Comparing two conditions
A simple microarray experiment may be carried out to detect the differences in expression between two conditions. Each condition may be represented by one or more RNA samples. Using two-color cDNA microarrays, samples can be compared directly on the same microarray or indirectly by hybridizing each sample with a common reference sample. The null hypothesis being tested is that there is no difference in expression between the conditions; when conditions are compared directly, this implies that the true ratio between the expression of each gene in the two samples should be one. When samples are compared indirectly, the ratios between the test sample and the reference sample should not differ between the two conditions.
The simplest method for identifying differentially expressed genes is to evaluate the log-ratio between two conditions (or the average of ratios when there are replicates) and consider all genes that differ by more than an arbitrary cut-off value to be differentially expressed. For example, if the cut-off value is chosen is a two-fold difference, genes are taken to be differentially expressed if the expression under one condition is over two-fold greater or less than that under the other condition.

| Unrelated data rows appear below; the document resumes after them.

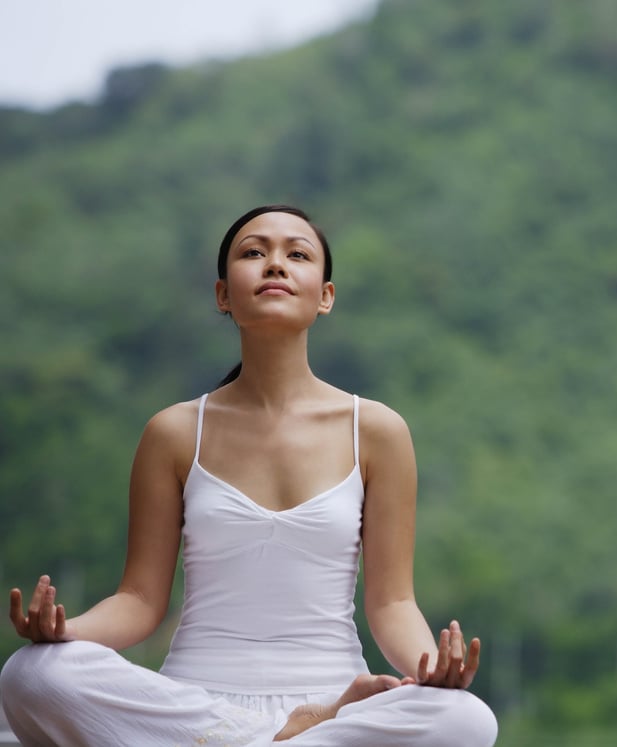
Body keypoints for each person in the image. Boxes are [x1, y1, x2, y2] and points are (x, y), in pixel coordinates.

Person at [0, 205, 498, 746]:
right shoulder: (173, 432)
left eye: (297, 254)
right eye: (254, 252)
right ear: (222, 294)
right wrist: (67, 634)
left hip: (338, 700)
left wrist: (431, 671)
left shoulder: (375, 431)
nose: (275, 264)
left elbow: (392, 604)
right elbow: (140, 600)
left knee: (465, 719)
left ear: (325, 295)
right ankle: (278, 737)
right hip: (196, 706)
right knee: (32, 673)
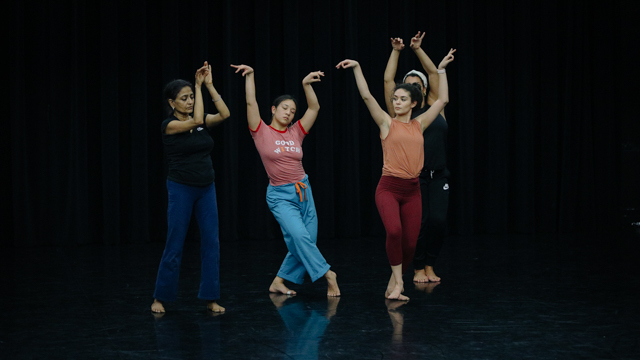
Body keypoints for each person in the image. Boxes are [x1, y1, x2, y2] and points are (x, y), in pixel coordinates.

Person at [336, 48, 455, 300]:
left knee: (411, 244)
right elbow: (367, 96)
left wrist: (441, 70)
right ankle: (399, 284)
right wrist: (357, 68)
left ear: (414, 102)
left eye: (402, 99)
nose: (396, 102)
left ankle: (394, 281)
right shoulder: (386, 122)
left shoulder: (420, 123)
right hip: (389, 187)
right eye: (394, 99)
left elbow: (442, 99)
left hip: (413, 190)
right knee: (394, 232)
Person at [231, 63, 340, 297]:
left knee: (305, 241)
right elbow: (251, 103)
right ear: (273, 109)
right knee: (300, 238)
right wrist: (250, 76)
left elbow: (315, 107)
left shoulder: (296, 131)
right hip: (280, 195)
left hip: (304, 190)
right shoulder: (260, 131)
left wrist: (305, 85)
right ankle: (328, 274)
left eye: (292, 110)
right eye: (285, 108)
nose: (289, 113)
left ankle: (279, 281)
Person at [151, 62, 231, 313]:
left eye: (192, 97)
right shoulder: (170, 125)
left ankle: (211, 297)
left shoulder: (200, 122)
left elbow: (225, 114)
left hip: (206, 188)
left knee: (211, 243)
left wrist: (208, 85)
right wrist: (196, 83)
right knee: (175, 243)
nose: (189, 101)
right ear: (172, 103)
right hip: (181, 188)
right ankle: (160, 297)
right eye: (184, 98)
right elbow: (197, 118)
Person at [384, 32, 452, 283]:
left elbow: (435, 75)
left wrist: (417, 49)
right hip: (415, 177)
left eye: (417, 85)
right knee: (419, 225)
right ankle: (417, 267)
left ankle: (430, 264)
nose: (413, 88)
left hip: (439, 175)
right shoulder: (401, 112)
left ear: (424, 89)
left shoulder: (435, 107)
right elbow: (388, 80)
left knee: (438, 222)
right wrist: (397, 51)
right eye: (408, 85)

In statistics, the p-value is the probability of obtaining results as extreme as the observed results of a statistical hypothesis test, assuming that the null hypothesis is correct. The p-value is used as an alternative to rejection points to provide the smallest level of significance at which the null hypothesis would be rejected. A smaller p-value means that there is stronger evidence in favor of the alternative hypothesis. P-value is calculated through the t-test in GeNet.

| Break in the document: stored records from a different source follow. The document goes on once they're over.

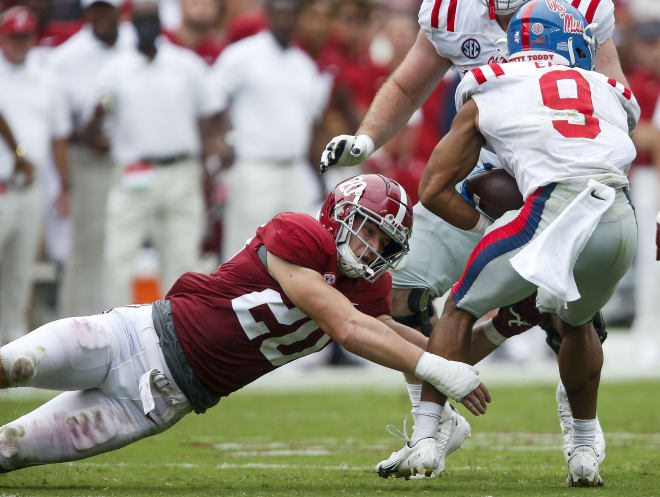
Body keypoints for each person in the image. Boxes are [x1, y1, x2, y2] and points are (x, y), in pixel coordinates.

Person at [0, 174, 486, 472]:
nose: (373, 250)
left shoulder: (369, 289)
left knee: (9, 448)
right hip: (133, 335)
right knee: (13, 364)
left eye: (385, 244)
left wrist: (431, 417)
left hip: (161, 402)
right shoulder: (301, 235)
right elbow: (347, 328)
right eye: (368, 231)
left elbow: (387, 336)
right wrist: (440, 369)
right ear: (339, 215)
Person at [320, 0, 626, 470]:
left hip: (552, 189)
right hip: (492, 189)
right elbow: (406, 85)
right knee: (395, 287)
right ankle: (438, 418)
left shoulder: (502, 73)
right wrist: (366, 139)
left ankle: (579, 426)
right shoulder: (451, 14)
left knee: (565, 317)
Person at [85, 0, 221, 307]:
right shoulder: (115, 69)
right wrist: (96, 117)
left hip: (181, 169)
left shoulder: (186, 64)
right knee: (119, 256)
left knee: (183, 258)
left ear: (161, 24)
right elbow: (94, 127)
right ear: (130, 25)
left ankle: (180, 333)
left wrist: (213, 160)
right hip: (134, 171)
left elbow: (211, 116)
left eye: (152, 21)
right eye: (140, 21)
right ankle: (115, 333)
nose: (146, 28)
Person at [208, 0, 331, 262]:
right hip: (253, 168)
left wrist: (320, 177)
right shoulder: (242, 54)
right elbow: (214, 97)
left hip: (294, 172)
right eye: (280, 14)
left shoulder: (303, 65)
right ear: (269, 15)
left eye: (291, 15)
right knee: (242, 251)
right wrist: (226, 138)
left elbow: (309, 125)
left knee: (295, 254)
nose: (285, 21)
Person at [49, 0, 136, 317]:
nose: (101, 16)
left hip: (136, 161)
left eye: (107, 8)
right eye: (95, 9)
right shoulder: (65, 58)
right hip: (90, 162)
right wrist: (87, 136)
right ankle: (78, 322)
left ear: (118, 11)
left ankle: (125, 323)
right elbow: (57, 125)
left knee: (128, 246)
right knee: (88, 246)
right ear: (85, 13)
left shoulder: (136, 41)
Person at [0, 6, 71, 345]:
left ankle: (11, 343)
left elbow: (58, 136)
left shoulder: (47, 79)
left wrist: (65, 186)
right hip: (2, 183)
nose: (19, 42)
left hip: (31, 187)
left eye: (25, 36)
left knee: (19, 270)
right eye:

The t-test is a simple, statistically based method for detecting differentially expressed genes. In replicated experiments, the error variance can be estimated for each gene from the log ratios, and a standard t-test can be conducted for each gene; the resulting t statistic can be used to determine which genes are significantly differentially expressed.
The 'volcano plot' is an effective and easy-to-interpret graph that summarizes both fold-change and t-test criteria. It is a scatter-plot of the negative log10-transformed p-values from the t-test against the log2 fold change. Genes with statistically significant differential expression according to the gene-specific t-test will lie above a horizontal threshold line. Genes with large fold-change values will lie outside a pair of vertical threshold lines. The significant genes will tend to be located in the upper left or upper right parts of the plot.